“The most immediate hurdle:
getting the two sides into the same room.”
That seems so obvious: I can’t even keep track
of which one feels more aggrieved
or which has more right to their pain,
as if pain was a fundamental right.
Then again,
that’s the fundamental problem: that each side
feels its right to the title of victim
has been more compromised. If God or anyone
knows how to tally that, he or she
ought to weigh in with something
everyone can agree on, a bar graph
explaining how much blood has been spilled
across the ages by the gallon, and have them
initial it, the way the doctors gather
and initial a body before they begin to cut,
claiming their territory, making sure they’ve got it right
and that nothing unnecessary happens.
But that’s at the very least unlikely.
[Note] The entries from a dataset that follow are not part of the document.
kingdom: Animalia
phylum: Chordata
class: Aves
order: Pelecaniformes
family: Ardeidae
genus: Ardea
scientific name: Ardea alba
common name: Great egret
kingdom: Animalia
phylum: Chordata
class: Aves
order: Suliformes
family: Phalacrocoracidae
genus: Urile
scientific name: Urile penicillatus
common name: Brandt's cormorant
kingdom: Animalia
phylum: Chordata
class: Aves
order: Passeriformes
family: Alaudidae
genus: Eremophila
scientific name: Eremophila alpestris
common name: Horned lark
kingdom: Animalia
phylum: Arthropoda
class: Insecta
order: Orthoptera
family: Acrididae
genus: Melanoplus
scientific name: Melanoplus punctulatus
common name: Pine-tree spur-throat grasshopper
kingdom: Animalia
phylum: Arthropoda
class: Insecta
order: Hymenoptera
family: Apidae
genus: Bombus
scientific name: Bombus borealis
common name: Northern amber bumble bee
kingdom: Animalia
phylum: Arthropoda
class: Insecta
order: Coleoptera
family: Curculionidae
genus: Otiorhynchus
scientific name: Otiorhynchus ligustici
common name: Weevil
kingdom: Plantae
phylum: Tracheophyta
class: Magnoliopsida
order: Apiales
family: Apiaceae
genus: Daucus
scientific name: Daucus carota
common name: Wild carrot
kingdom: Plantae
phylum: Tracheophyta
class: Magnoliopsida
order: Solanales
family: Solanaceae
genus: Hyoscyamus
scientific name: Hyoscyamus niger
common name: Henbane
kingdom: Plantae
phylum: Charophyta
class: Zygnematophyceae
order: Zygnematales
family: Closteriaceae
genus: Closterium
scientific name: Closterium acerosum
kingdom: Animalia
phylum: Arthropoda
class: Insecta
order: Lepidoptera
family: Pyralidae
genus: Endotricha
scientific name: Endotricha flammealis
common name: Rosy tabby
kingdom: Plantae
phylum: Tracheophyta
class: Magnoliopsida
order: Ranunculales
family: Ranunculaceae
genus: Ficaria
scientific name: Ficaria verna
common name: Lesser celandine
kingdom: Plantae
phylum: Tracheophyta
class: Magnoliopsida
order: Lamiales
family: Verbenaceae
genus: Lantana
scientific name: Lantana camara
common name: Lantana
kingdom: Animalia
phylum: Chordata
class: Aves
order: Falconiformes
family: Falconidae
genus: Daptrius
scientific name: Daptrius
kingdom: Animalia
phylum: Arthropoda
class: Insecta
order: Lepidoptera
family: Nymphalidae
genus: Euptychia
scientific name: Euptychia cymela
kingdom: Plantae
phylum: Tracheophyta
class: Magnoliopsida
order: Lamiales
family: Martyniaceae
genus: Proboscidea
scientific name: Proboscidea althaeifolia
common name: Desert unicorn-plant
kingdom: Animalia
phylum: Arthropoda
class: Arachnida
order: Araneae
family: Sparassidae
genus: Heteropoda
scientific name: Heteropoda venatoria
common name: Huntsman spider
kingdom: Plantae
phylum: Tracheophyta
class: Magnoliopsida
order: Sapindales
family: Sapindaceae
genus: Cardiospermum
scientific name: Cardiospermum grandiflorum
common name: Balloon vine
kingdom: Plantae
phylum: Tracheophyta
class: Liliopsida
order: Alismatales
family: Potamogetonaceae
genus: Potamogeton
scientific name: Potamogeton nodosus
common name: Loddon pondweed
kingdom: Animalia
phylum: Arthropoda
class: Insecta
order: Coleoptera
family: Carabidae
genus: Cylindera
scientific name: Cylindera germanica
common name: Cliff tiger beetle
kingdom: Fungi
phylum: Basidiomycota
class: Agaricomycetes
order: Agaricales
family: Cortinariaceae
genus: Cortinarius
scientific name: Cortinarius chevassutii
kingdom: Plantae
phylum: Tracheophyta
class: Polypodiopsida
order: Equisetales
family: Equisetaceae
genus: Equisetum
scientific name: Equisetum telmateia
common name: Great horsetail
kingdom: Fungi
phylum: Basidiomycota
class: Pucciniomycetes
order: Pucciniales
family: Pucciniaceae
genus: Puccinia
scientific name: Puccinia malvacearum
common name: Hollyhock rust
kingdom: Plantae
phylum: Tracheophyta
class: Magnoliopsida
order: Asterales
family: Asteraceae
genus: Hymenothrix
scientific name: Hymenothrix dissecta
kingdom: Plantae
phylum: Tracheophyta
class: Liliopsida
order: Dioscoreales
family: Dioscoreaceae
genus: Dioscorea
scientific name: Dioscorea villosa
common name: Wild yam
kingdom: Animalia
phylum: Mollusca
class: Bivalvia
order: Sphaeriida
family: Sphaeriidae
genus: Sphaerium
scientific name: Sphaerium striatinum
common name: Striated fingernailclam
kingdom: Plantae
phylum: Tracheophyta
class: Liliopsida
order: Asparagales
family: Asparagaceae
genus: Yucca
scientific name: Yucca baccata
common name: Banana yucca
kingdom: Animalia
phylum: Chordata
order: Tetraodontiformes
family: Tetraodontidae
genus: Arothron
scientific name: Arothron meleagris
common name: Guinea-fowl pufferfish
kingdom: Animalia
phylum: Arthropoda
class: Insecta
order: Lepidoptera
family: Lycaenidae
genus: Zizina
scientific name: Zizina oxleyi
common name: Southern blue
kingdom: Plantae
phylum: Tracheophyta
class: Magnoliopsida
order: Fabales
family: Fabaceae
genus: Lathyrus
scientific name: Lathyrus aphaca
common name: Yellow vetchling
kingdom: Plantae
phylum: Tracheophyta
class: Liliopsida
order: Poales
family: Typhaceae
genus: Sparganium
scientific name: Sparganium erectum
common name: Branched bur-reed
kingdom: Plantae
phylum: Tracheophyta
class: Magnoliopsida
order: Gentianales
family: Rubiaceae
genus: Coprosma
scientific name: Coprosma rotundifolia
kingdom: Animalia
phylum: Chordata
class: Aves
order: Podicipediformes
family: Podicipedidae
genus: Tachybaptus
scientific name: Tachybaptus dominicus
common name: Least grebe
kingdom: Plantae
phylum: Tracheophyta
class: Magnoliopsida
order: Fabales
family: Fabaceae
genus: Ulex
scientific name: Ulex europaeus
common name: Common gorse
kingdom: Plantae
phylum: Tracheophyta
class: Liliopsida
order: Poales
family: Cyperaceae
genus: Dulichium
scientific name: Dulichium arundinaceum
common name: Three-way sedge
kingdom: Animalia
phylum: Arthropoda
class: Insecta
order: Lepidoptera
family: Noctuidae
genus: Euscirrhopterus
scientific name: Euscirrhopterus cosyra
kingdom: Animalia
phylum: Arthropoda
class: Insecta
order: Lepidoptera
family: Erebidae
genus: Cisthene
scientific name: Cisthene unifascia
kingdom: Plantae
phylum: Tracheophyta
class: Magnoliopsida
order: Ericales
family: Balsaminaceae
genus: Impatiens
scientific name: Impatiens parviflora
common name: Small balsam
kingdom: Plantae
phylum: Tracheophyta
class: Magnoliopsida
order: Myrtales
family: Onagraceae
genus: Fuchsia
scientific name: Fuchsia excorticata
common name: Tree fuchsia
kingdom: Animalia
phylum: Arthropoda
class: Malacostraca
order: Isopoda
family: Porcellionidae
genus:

Instead the two sides,
drunk on anger and history, mistaking skin
for parchment and bone for flagpoles,
will likely slash with sharp pens at imagined borders,
then stand up thumping their chests
from the butcher block
to huff away into their bunkers and push pins into maps,
maps that will bleed again soon enough and spoil the carpets
in a safe room where everyone once gathered
ostensibly to heal faraway patients who, as always, will wonder
when they’ll ever be asked into the meeting room to speak
of a third side, the one made up of bodies
covered with mazes of bold initials and jagged scars.